Robust pressure gauges for demanding applications

“While there are a lot of standard freeze drying processes that don’t create too harsh of an environment for the vacuum components, there are other special processes that can be pretty harsh to the gauges,” explains Kuchenbecker. “In pharmaceutical freeze drying, for example, you often have products that need to be processed in a sterile environment, and in order to do that the customers perform a steam sterilisation cycle in the chamber before they process the drying. During this sterilisation, the gauges are directly affected by the hot steam. It’s a high load on the gauges, both in terms of temperature and pressure. Steam sterilisation is performed with an overpressure, so you need a special, robust gauge designed to withstand that.”

Pfeiffer Vacuum has developed an advanced capacitive gauge, the CLR, which is capable of being heated to higher temperatures than the company’s standard CMR 36x and CMR 37x technologies. The CLR is temperature controlled to 160°C, enabling the highest accuracy and protection against condensation. By design, the electronics of the gauge are not positioned near the diaphragm itself, protecting the sensor from the high heat load. The CLR is a great option for pharmaceutical companies performing steam sterilisation in the drying chamber.

But that isn’t the only demanding application in the freeze drying world. Turning to the food and drinks industry, the high acidic content of certain products such as fruits and coffee can cause problems for the vacuum components, corroding them over multiple cycles. In lyophilisation applications involving acidic materials, Kuchenbecker recommends the TPR 271, a unique Pirani gauge designed to withstand these conditions.

“The TPR 271 has a special filament made of platinum rhodium, a specially designed corrosion-resistant material. Also, the shape of the filament is like a coil and therefore it’s more robust,” he adds.

Regular calibration is key

It is inevitable, however, that the accuracy of a pressure gauge will start to slip at some point, even true for the most sophisticated devices. Over time a gauge can start showing a deviation in the measurement signal which is often down to aging of the material or an external factor such as contamination.

“There are quite a few reasons that can lead to a different measurement from the gauge, so you should check regularly that the gauge still shows the correct values,” notes Kuchenbecker. “During a calibration, you compare the device with another gauge of which you know is very accurate and which has been calibrated by a special laboratory under a clean, controlled environment. It’s necessary to do this very often in order to have a high assurance that your gauges are still showing the correct values.”

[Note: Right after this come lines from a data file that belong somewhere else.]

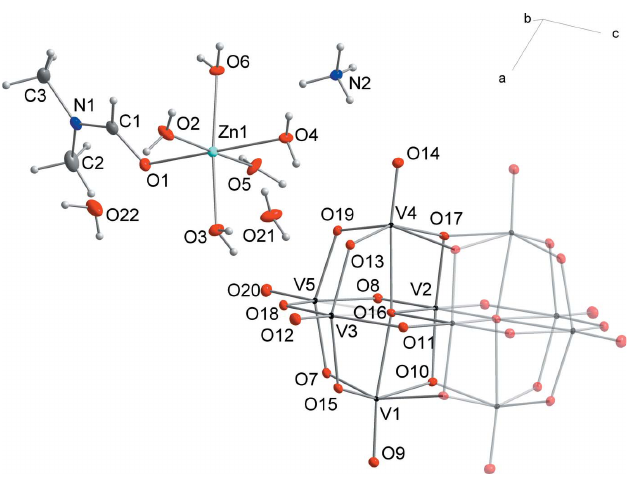
Figure 1 The molecular structure of 1 showing 50% displacement ellipsoids illustrated with DIAMOND (Brandenburg & Putz, 2005). The half of the decavanadate anion that is not part of the asymmetric unit is displayed as faded.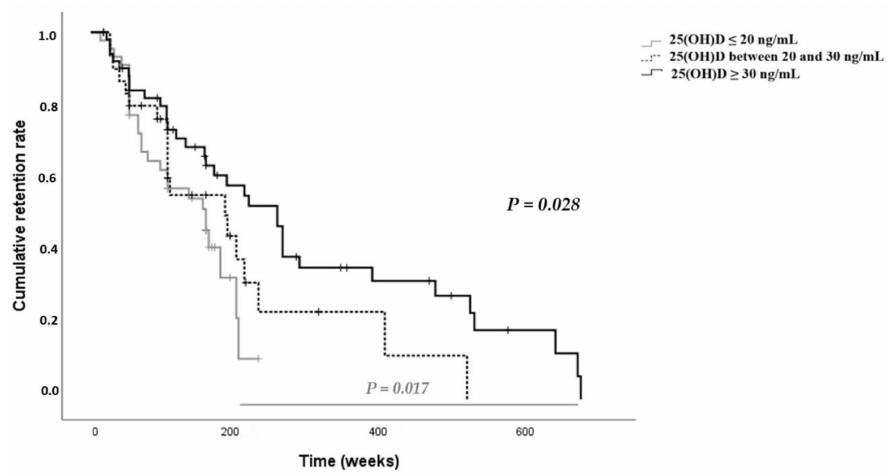
Figure 2. Kaplan–Maier method. First biological drug survival in the groups of PsA patients with different statuses of vitamin D serum level: 25(OH)D ≤ 20 ng/mL, 25(OH)D between 20 and 30 ng/mL, and 25(OH)D ≥ 30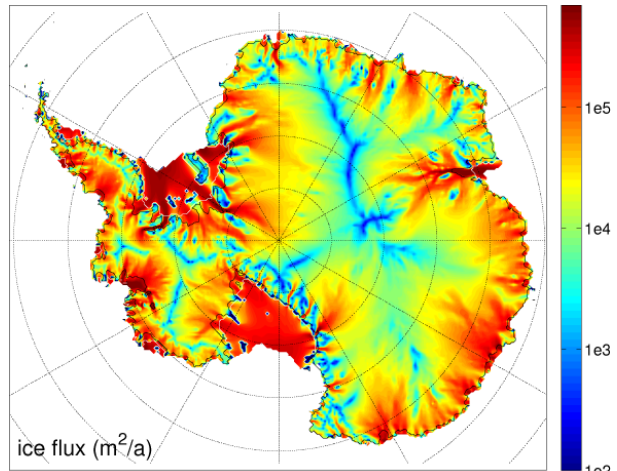
Fig. 11. Modeled vertically-integrated horizontal ice flux. Ice streams are outlined in black, grounding line position in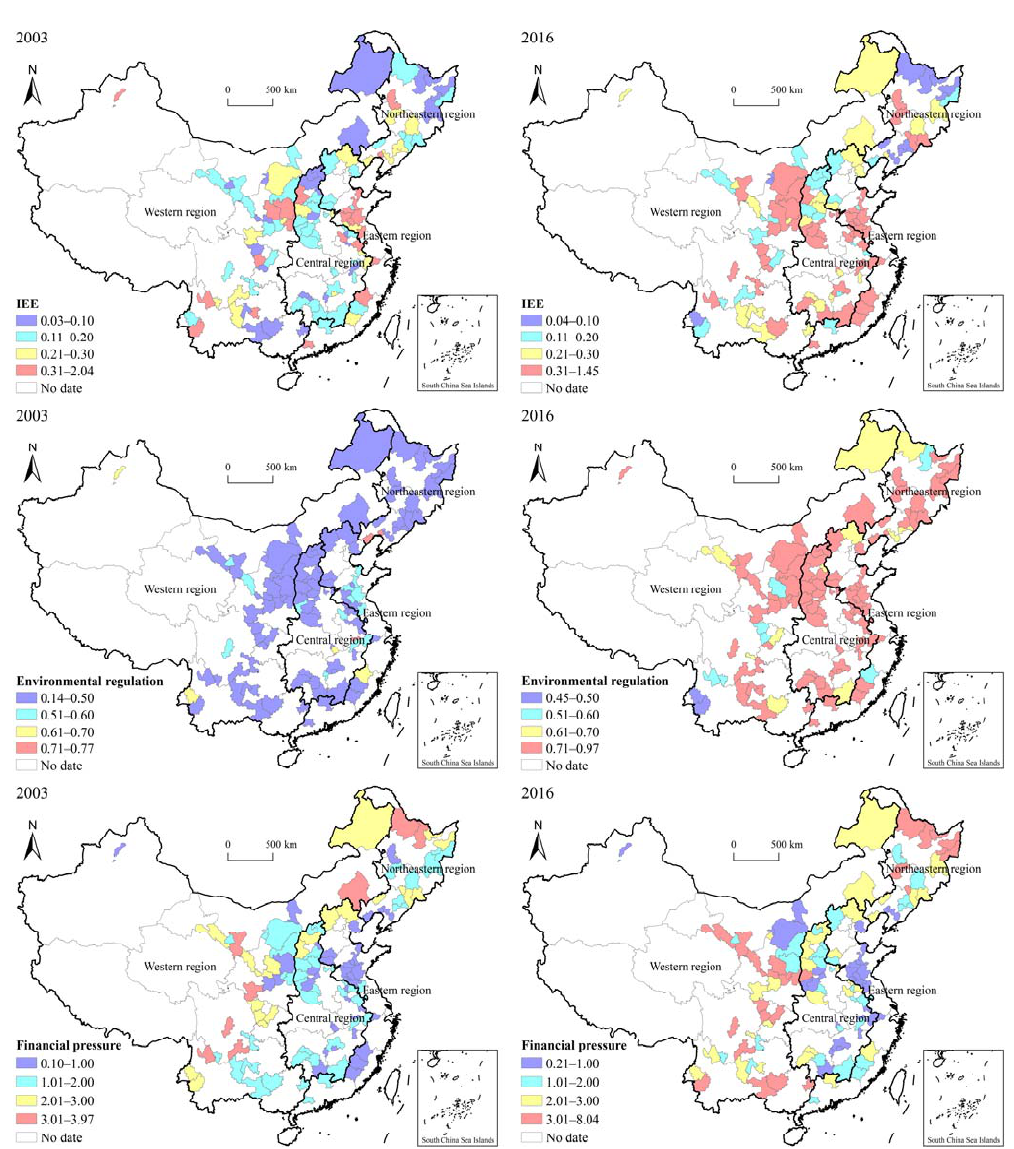
Figure 4. Spatial pattern of IEE, environmental regulation, and financial pressure in China’s RBCs.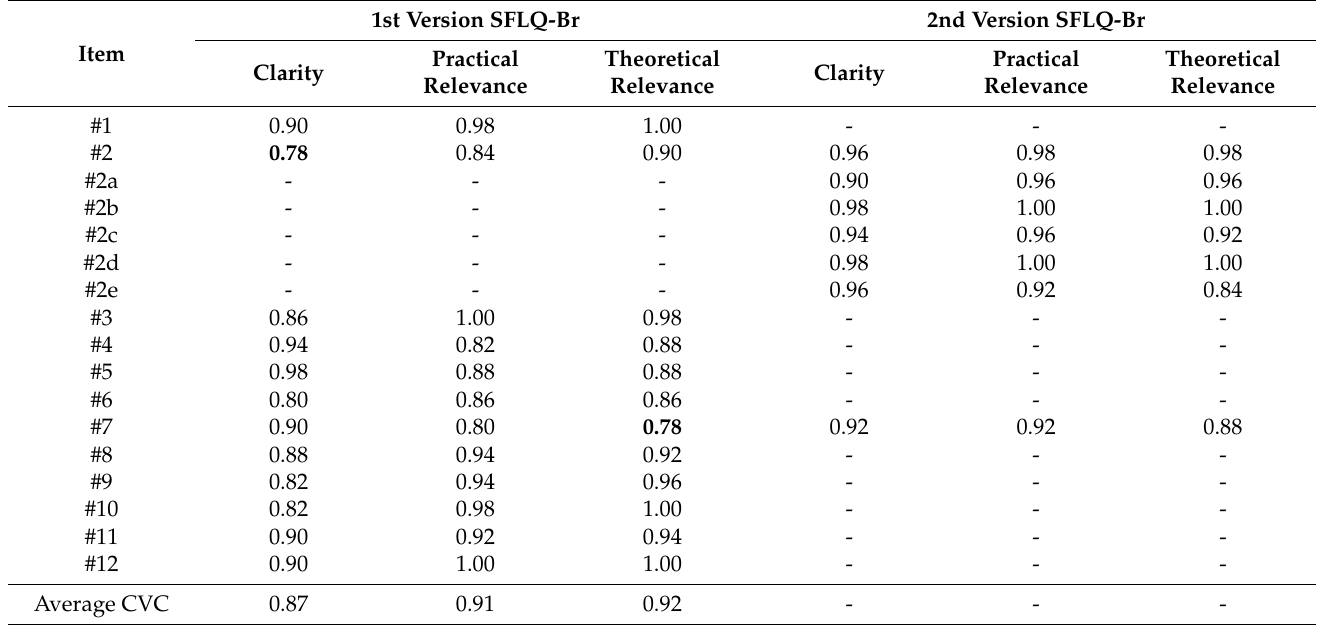
Table 3. Average CVCi of the SFLQ-Br based on judge’s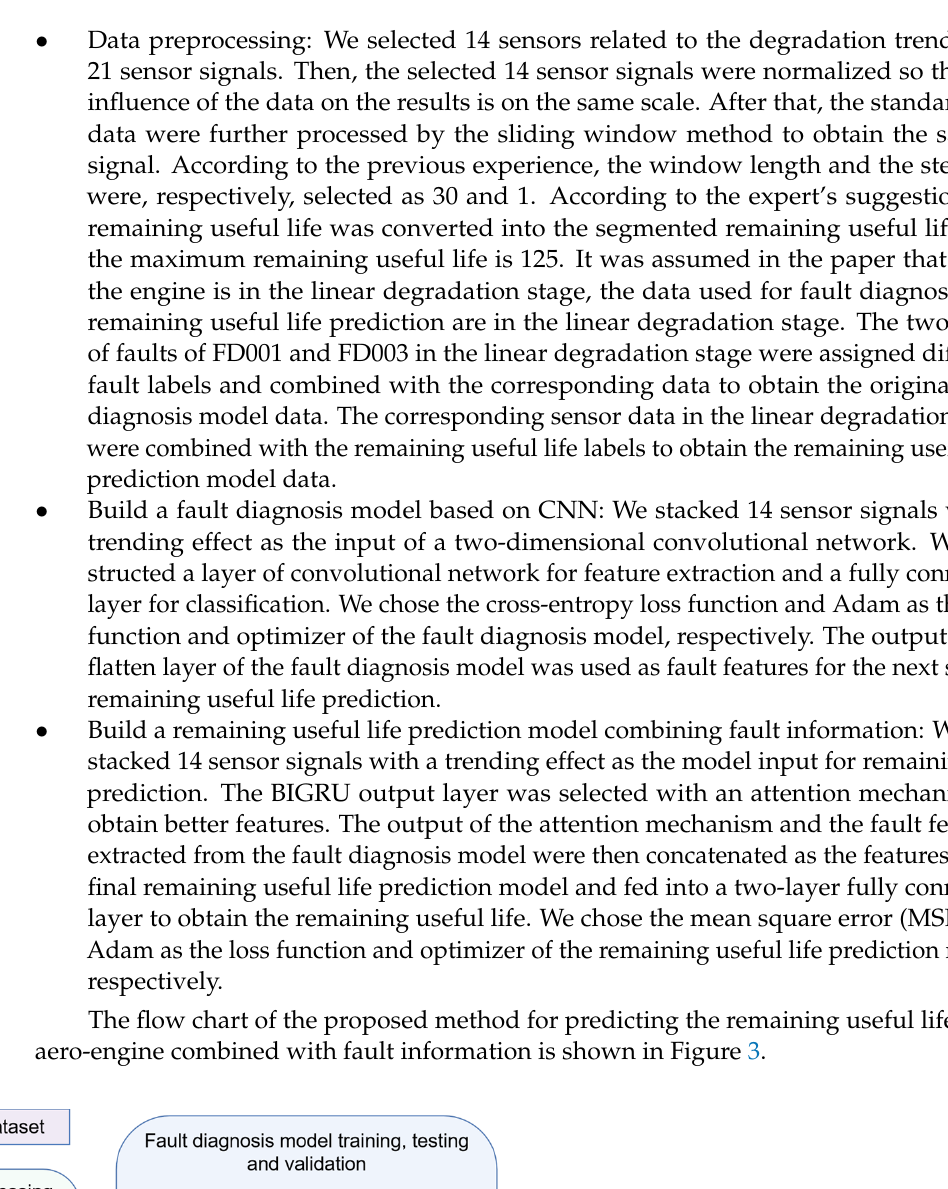
2 Table 2. Dataset sensor detailed description. Index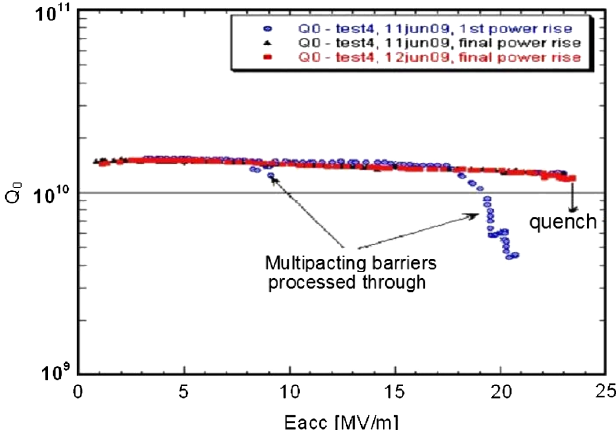
FIG. 8. (Color) Final test result of 3.5-cell large grain cavity after 800 (cid:3) C heat treatment and additional 30 (cid:1) m BCP followed by HPR. Multipacting barriers occurred and were processed during the 1st power rise (blue circle). Gradient reached 23 : 5 MV = m for the final power rise (black triangle and red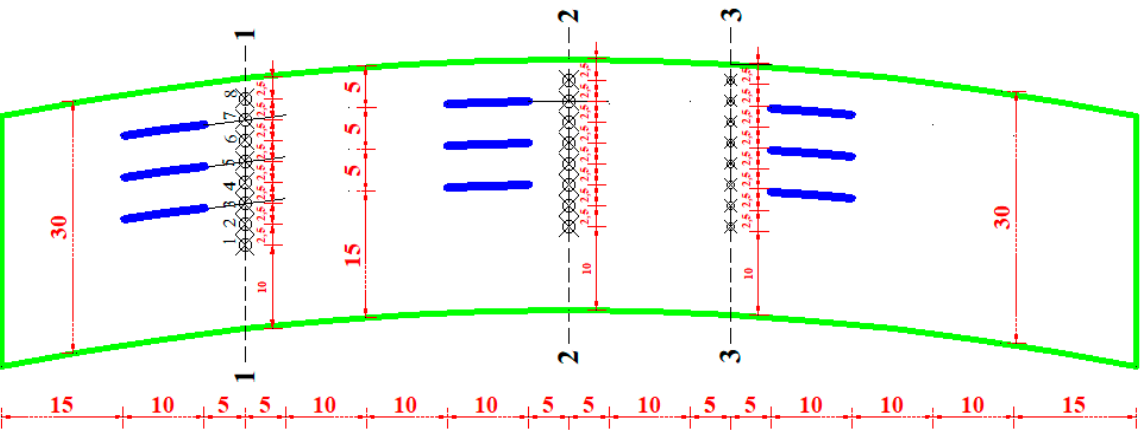
Figure 2. Submerged vane experimental set-up for “with vane” situation: ( a ) Channel top (plan) view, ( b ) Cross section view, ( c ) Section view.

Once again, Pfeiffer Vacuum offers a few solutions to meet its customers’ varying needs. Some companies prefer to send their gauges to Pfeiffer Vacuum’s laboratories to be calibrated. The company has service centres around the world, helping to speed the time of this service. However, if customers deploy a high quantity of gauges within their operation, it might make more sense for them to minimise downtime by calibrating devices on-site.  

“For this particular purpose we offer calibration units that have a special vacuum chamber designed to the dedicated ISO standard for the calibration of vacuum gauges, ISO 3567. These pumping units are well designed for customers to perform the calibration at their facilities,” says Kuchenbecker.

Pfeiffer Vacuum’s calibration systems are available in Basic and Pro versions. The former is a smaller, tabletop system, while the latter is a larger, mobile unit on wheels capable of calibrating more devices at a time. When it comes to evaluating whether a calibration unit is the right choice for your company, Pfeiffer Vacuum can help with return on investment calculations.

With service centres located around the globe, Pfeiffer Vacuum is one of the world’s leading suppliers of vacuum technologies and components, and its wide range of pumps, gauges, calibration units, and leak detectors provide companies with everything they need to establish a robust vacuum system for their freeze drying process. “This also gives us a bigger picture of the process and a deeper knowledge compared to other companies who maybe only provide a particular component to this application,” believes Kuchenbecker.